**Text passage:**
Refactoring tools fall on a spectrum. At one end is simple string replacement (grep and sed). At the other is parsing an abstract-syntax tree (AST) and directly manipulating it. Broadly, the tradeoffs are:

  • String manipulation

    • Hard to write: Essentially need to hand-roll a parser using a regular expression.
    • Limited power: Find and replace.
    • Fast.
  • AST manipulation

    • Hard to write: Requires extensive domain knowledge about language/parser.
    • Very powerful.
    • Slow: Parsing and traversing large codebases is expensive.

Retrie finds a middle ground:

  • Easy to write: Equations are defined using syntax of target language.
  • Powerful:
    • Equations are more powerful than regular expressions.

**Directions:** Extend the text on refactoring tools and Retrie past its final line. The rows have nothing to do with the text on refactoring tools.

**Data records:**
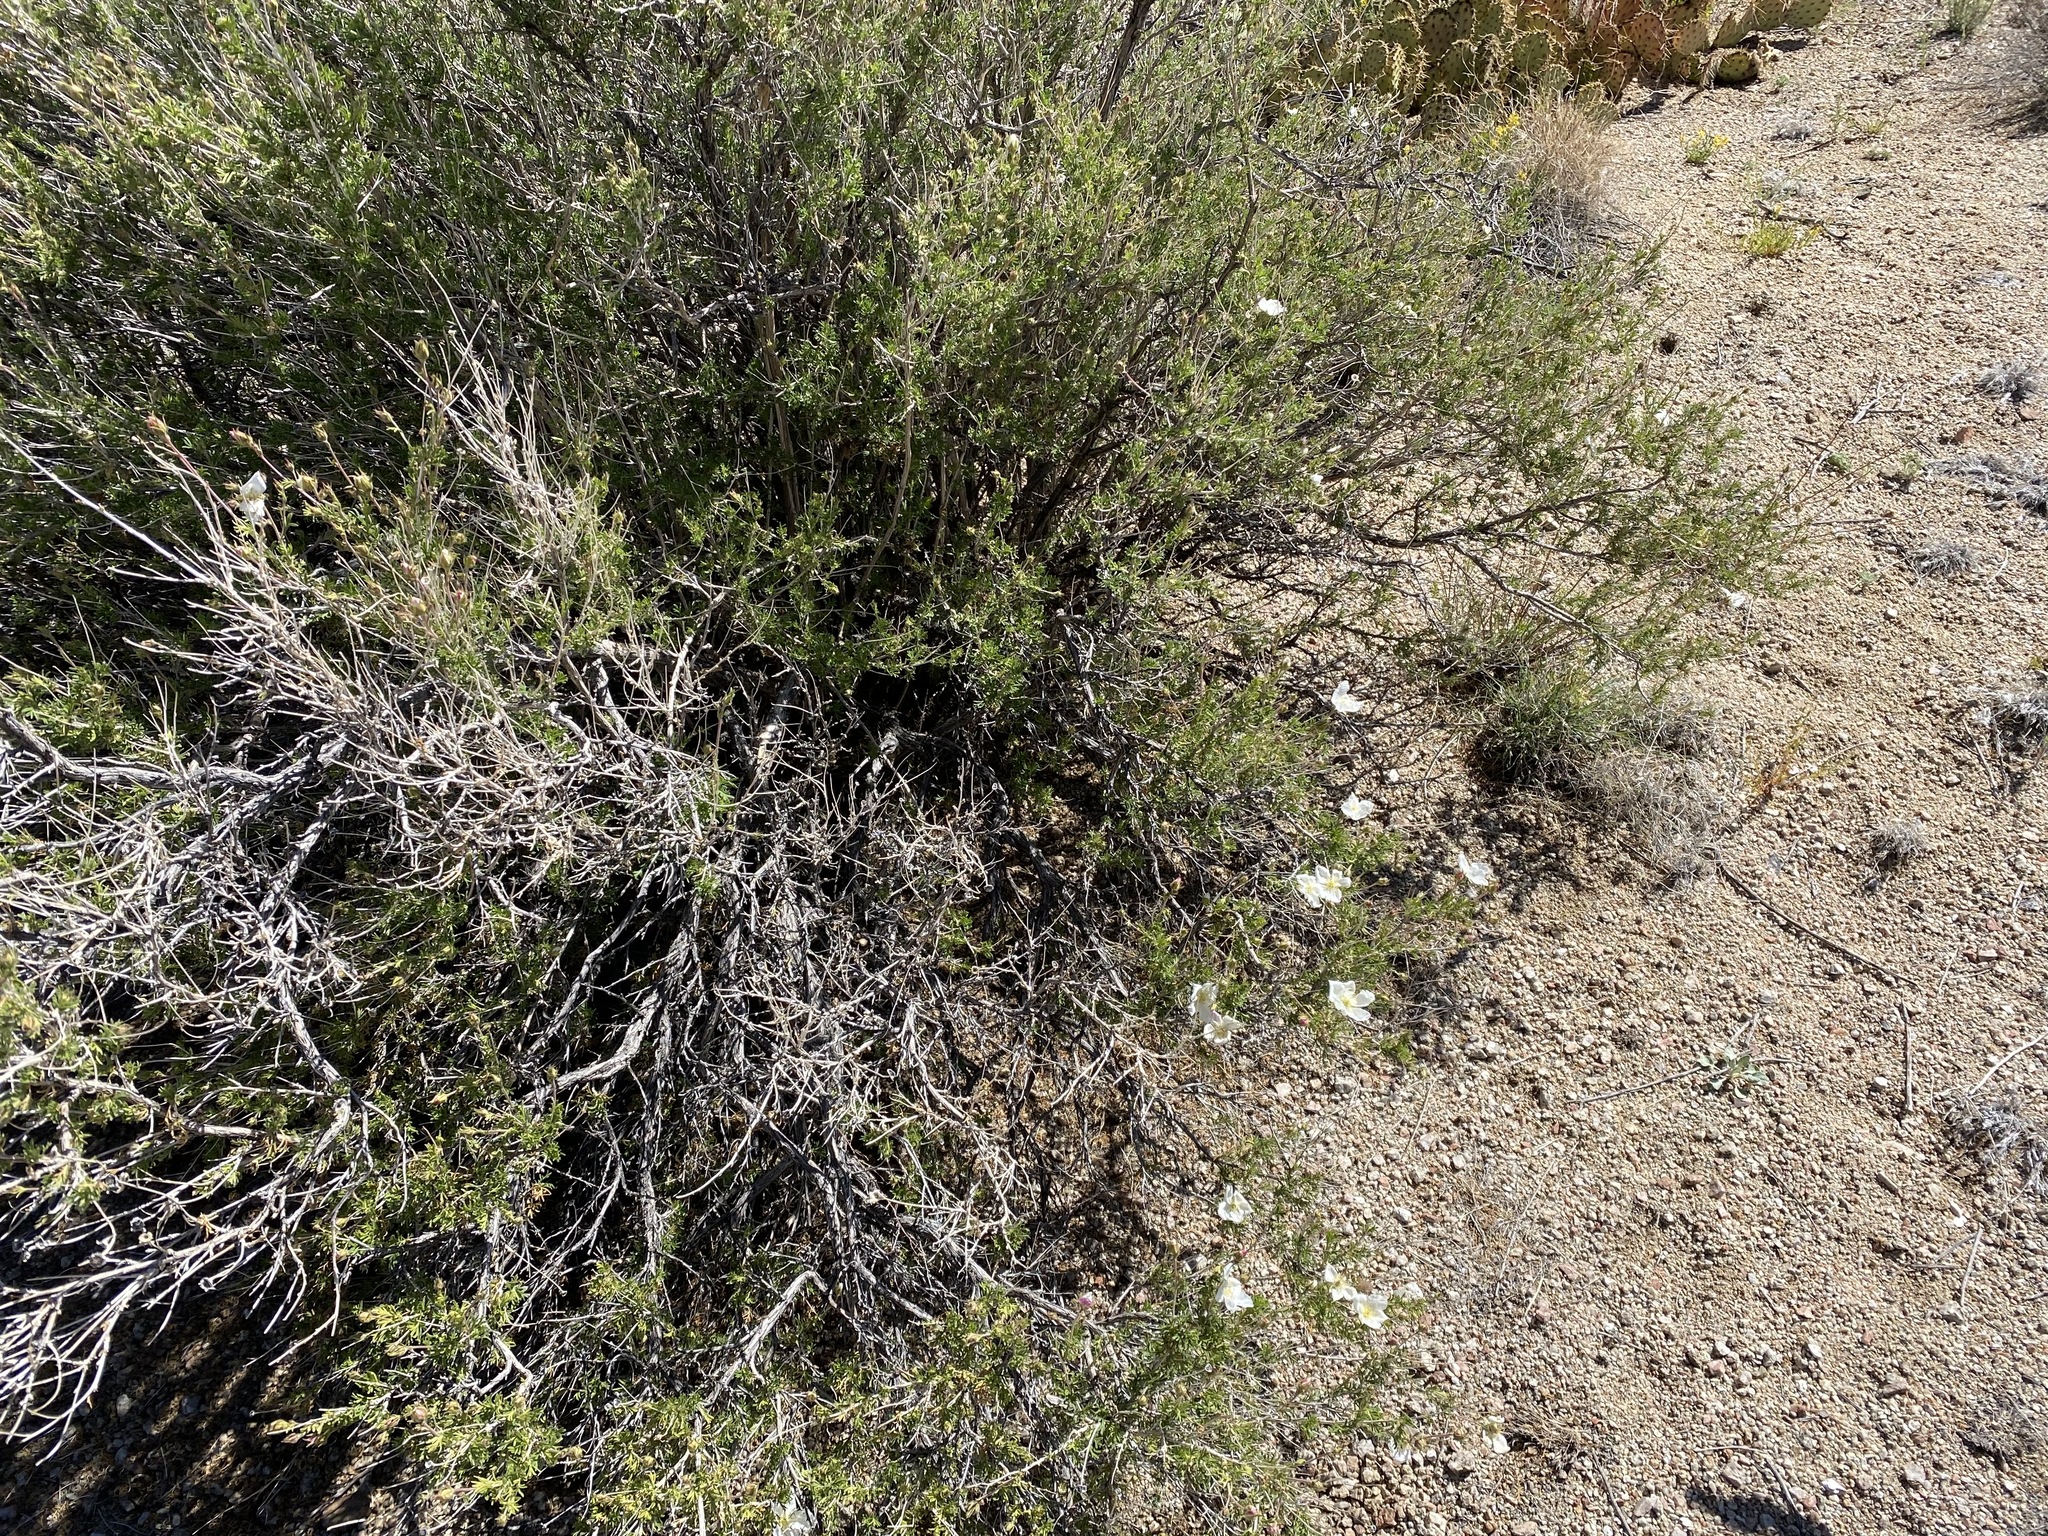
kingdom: Plantae
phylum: Tracheophyta
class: Magnoliopsida
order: Rosales
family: Rosaceae
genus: Fallugia
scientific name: Fallugia paradoxa
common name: Apache-plume
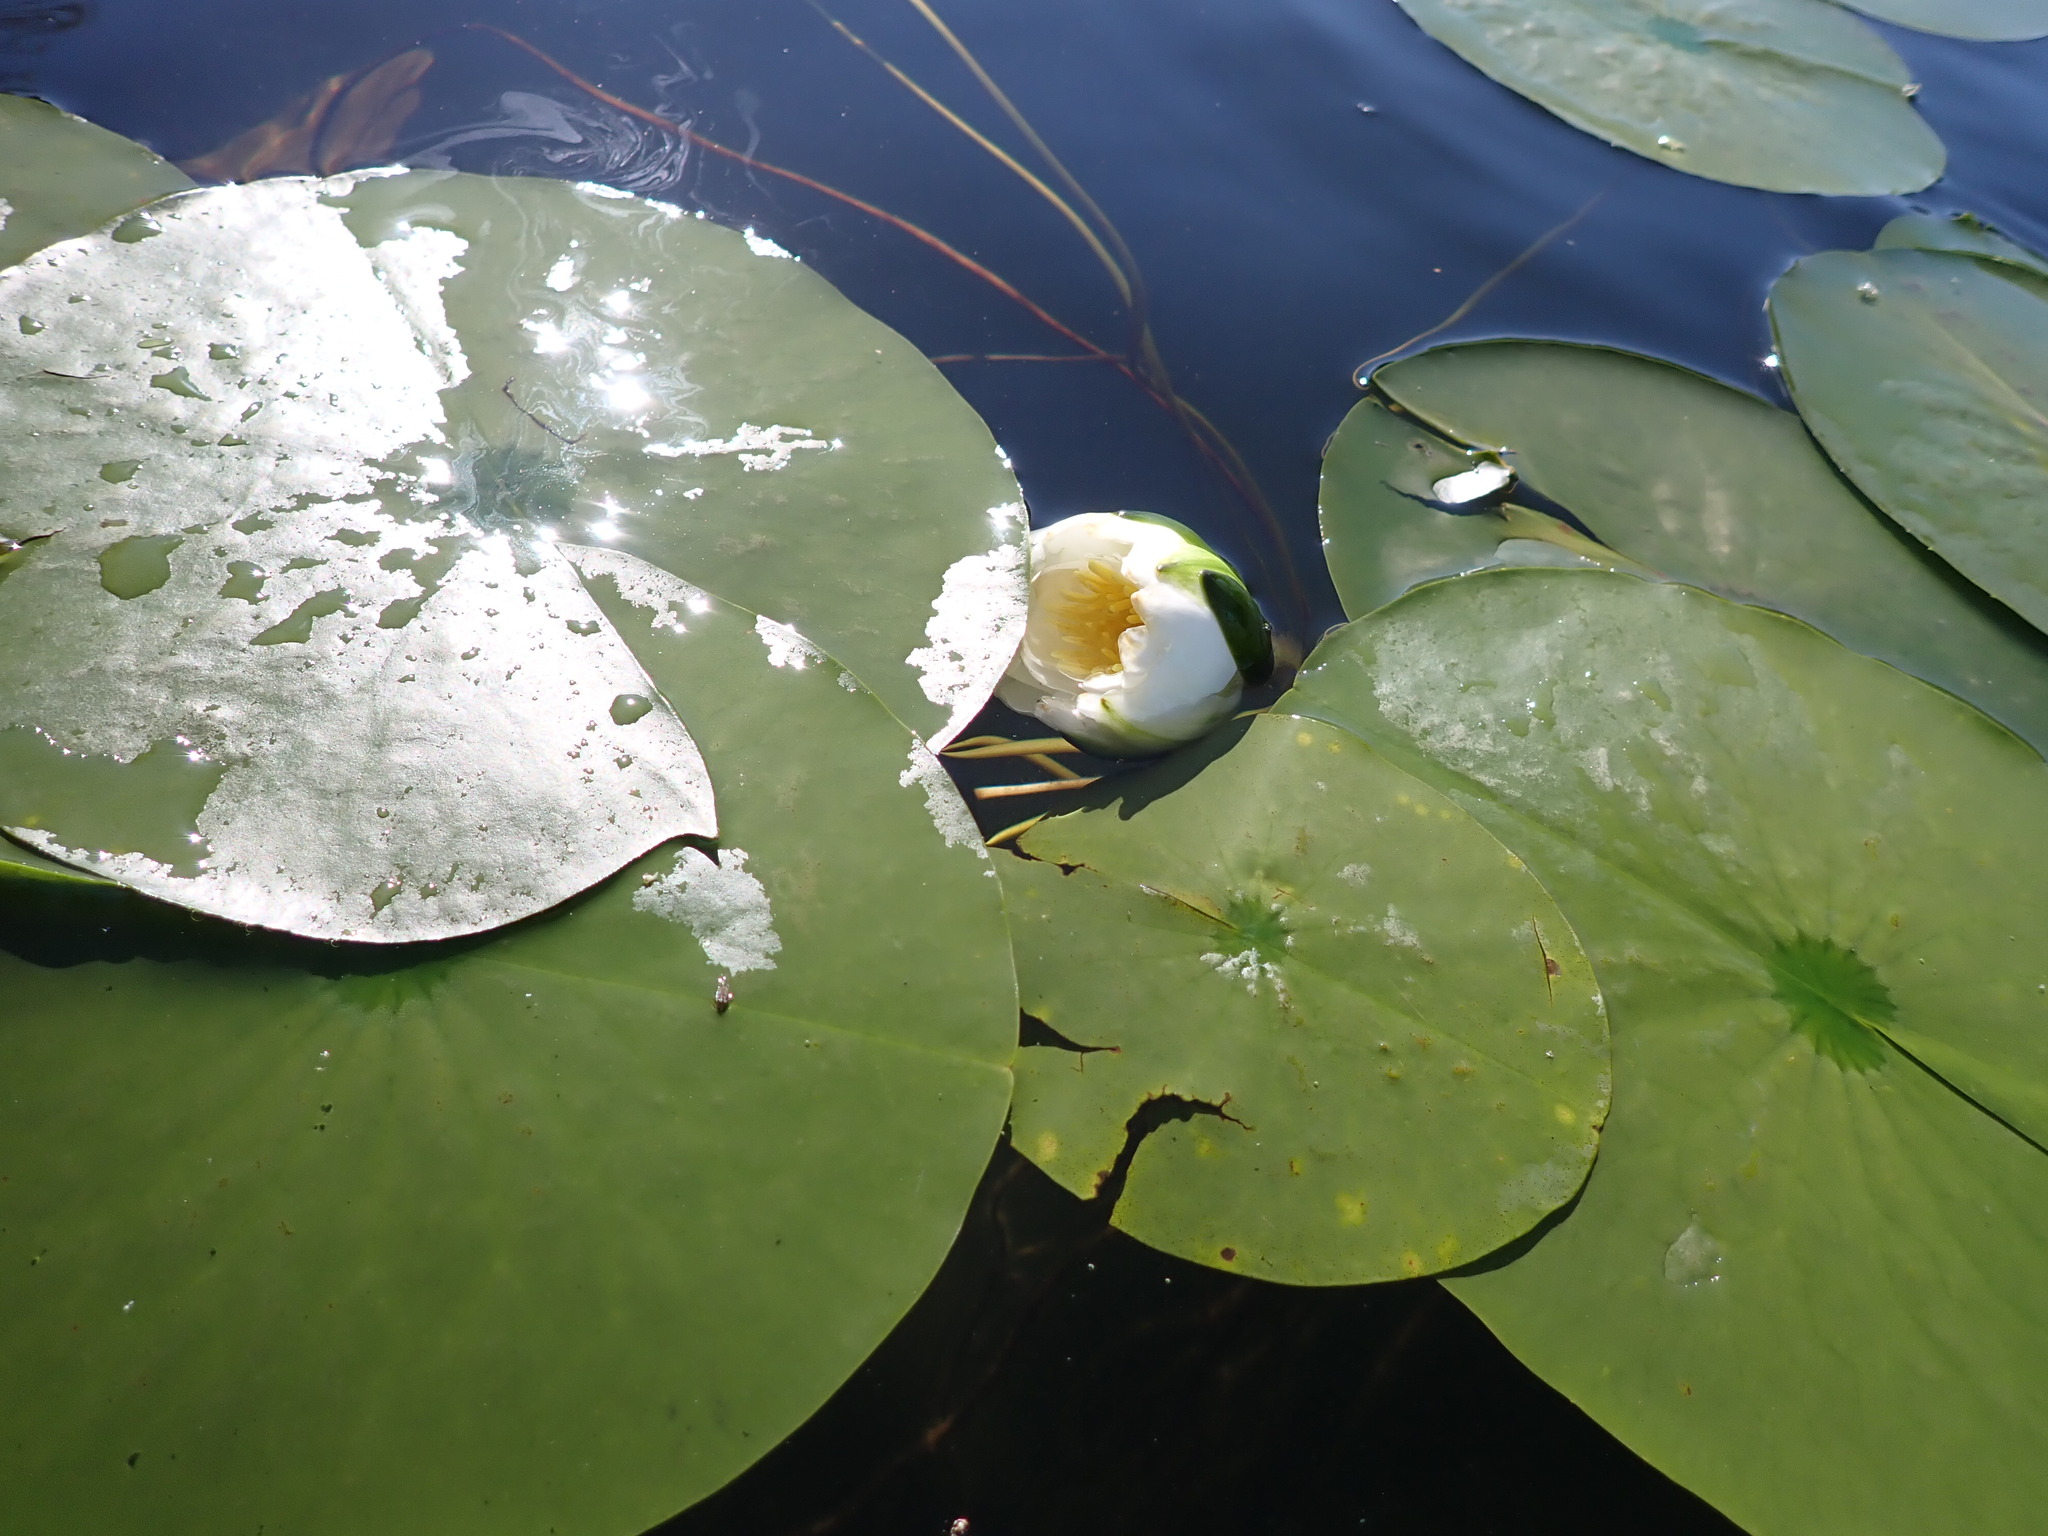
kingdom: Plantae
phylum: Tracheophyta
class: Magnoliopsida
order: Nymphaeales
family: Nymphaeaceae
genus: Nymphaea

**Answer section:**
    • Rewrites can be scripted and enforce side-conditions (see below).
  • Fast: Search space is narrowed using grep before parsing. Time is (morally) proportional to the number of matches, not the number of target files.

Features

  • Power
    • Can rewrite expressions, types, and patterns.
    • Matching is up to alpha-equivalence.
    • Rewrites are equational: a quantifier that appears twice in the left-hand side must match the same expression (up to alpha-equivalence).
    • Inserts imports. (As specified by the user, and automatically in some cases.)
    • Rewrites can be scripted and have side conditions.
    • Uses GHC's parser, so supports all of the de facto Haskell language.
  • Correctness
    • Local scoping is respected. (Will not introduce shadowing/capture bugs.)
    • Impossible to match/rewrite an incomplete expression fragment.
    • Parentheses are automatically removed/inserted as needed.
  • Whitespace
    • Whitespace is ignored when matching. No fiddling with \s.
    • Whitespace is preserved in resulting expression.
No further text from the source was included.